Data validation methods and techniques
Proactive data validation means embracing the right tools and testing processes at each stage of the data pipeline:
- In the client with tools like Amplitude to leverage type safety, unit testing, and A/B testing.
- In the pipeline with tools like Amplitude, Segment Protocols and Snowplow’s open-source schema repo Iglu for schema validation, as well as other tools for integration and component testing, freshness testing, and distributional tests.
- In the warehouse with tools like dbt, Dataform, and Great Expectations to leverage schematization, security testing, relationship testing, freshness and distribution testing, and range and type checking.
When data teams actively maintain and enforce proactive data validation measures, they can ensure that the data collected is useful, clear, and clean and that all data shareholders understand how to keep it that way.
Furthermore, challenges around data collection, process, and testing techniques can be difficult to overcome alone, so it’s important that leads break down organizational silos between data teams and engineering teams.
How to change data validation for analytics for the better
The first step toward functional data validation practices for analytics is recognizing that data is a team sport that requires investment from data shareholders at every level, whether it’s you, as the data lead, or your individual engineer implementing lines of tracking code.
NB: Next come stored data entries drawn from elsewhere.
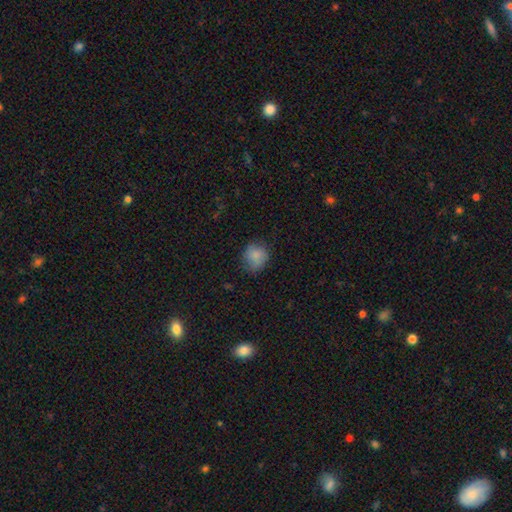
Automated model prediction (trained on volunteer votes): This is clearly a smooth galaxy (83%). How rounded: likely round (78%). Merging: likely none (71%).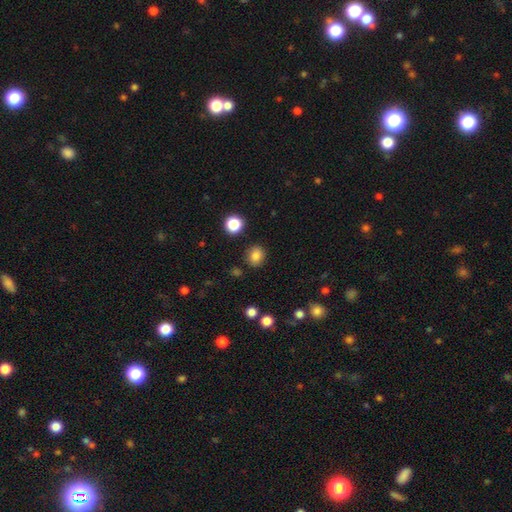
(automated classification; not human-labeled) Smooth or featured? smooth (84%)
How rounded? round (66%)
Merging? none (87%)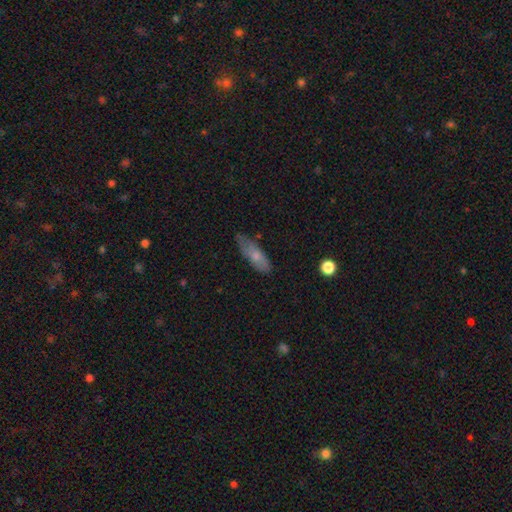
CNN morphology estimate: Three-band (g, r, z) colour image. It shows a smooth galaxy with no disk features (65%) that is in between round and cigar-shaped (54%). Merging: none (64%).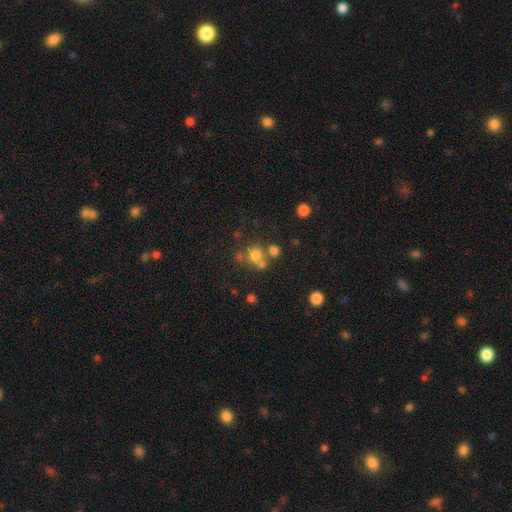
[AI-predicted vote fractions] Q: Smooth or featured?
A: smooth (69%); runner-up: star or artifact (18%)
Q: How rounded?
A: round (86%); runner-up: in between (13%)
Q: Merging?
A: none (53%); runner-up: merger (32%)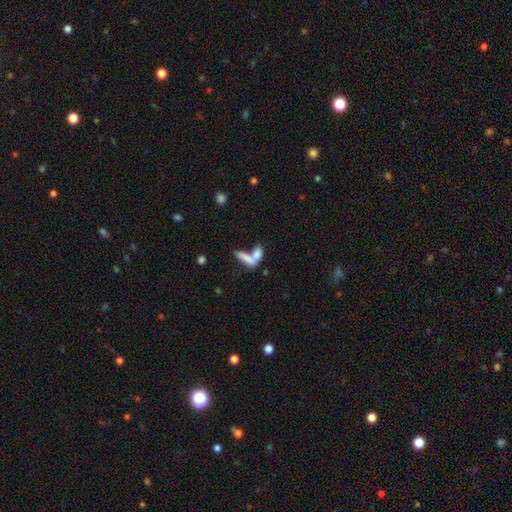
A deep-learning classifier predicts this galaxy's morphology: smooth-or-featured: smooth: 71% | featured or disk: 20% | star or artifact: 9%
  how-rounded: in between: 54% | cigar-shaped: 40% | round: 6%
  merging: merger: 63% | none: 23% | minor disturbance: 7% | major disturbance: 6%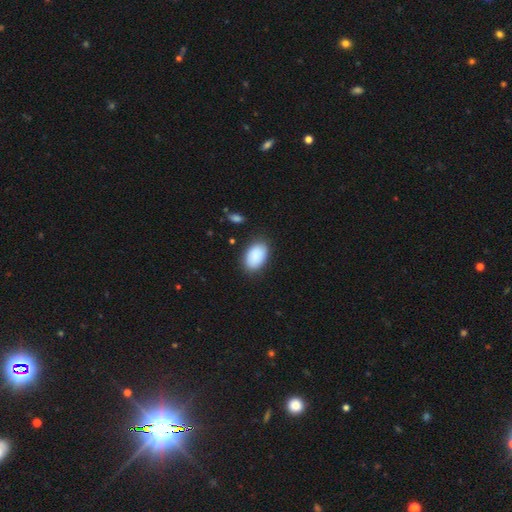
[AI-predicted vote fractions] smooth-or-featured: smooth: 90% | star or artifact: 6% | featured or disk: 4%
  how-rounded: in between: 91% | round: 8% | cigar-shaped: 1%
  merging: none: 84% | minor disturbance: 12% | major disturbance: 3% | merger: 1%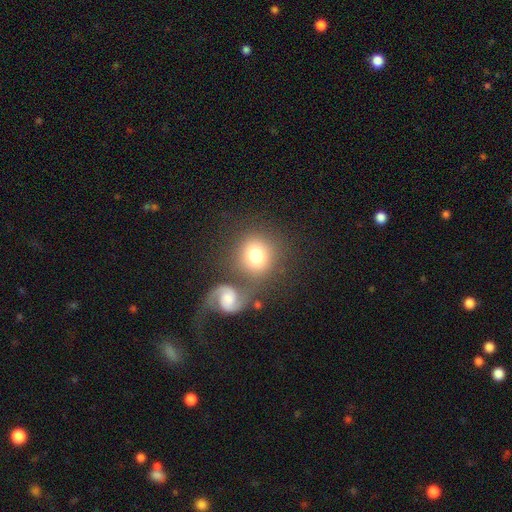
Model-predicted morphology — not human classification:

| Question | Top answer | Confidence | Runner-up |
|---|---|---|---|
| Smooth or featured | smooth | 72% | featured or disk (21%) |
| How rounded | round | 84% | in between (15%) |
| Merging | none | 61% | merger (23%) |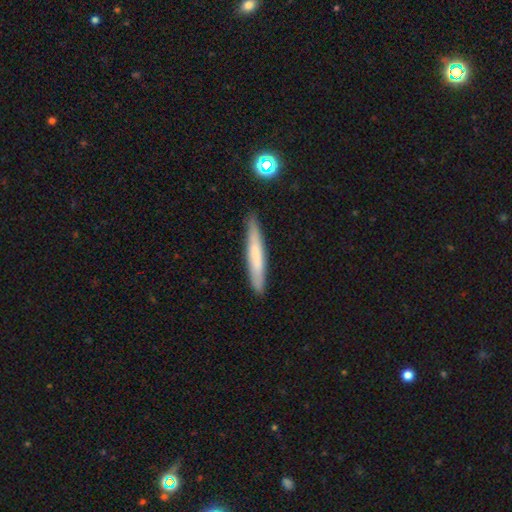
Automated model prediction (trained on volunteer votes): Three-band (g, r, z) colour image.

Everyone in the organization benefits from good data collection and data validation, from the client to the warehouse.
To drive this, you need three things:
- Top-down direction from data leads and company leadership that establishes processes for maintaining and using data across the business
- Data evangelism at all layers of the company so that each team understands how data helps them do their work better, and how regular testing supports this
- Workflows and tools to govern your data well, whether this is an internal tool, a mix of tools like Segment Protocols or Snowplow and dbt, or even better, built-in your Analytics platform such as Amplitude. Throughout each of these steps, it’s also important that data leads share wins and progress toward great data early and often. This transparency will not only help data consumers see how they can use data better but also help data producers (e.g., your engineers doing your testing) see the fruits of their labor. It’s a win-win.
Overcome your data validation woes
Data validation is difficult for data teams because the data consumers can’t control implementation, the data producers don’t understand why the implementation matters and piecemeal validation techniques leave everyone reacting to bad data rather than preventing it. But it doesn’t have to be that way.
Data teams (and the engineers who support them) can overcome data quality issues by working together, embracing the cross-functional benefits of good data, and utilizing the great tools out there that make data management and testing easier.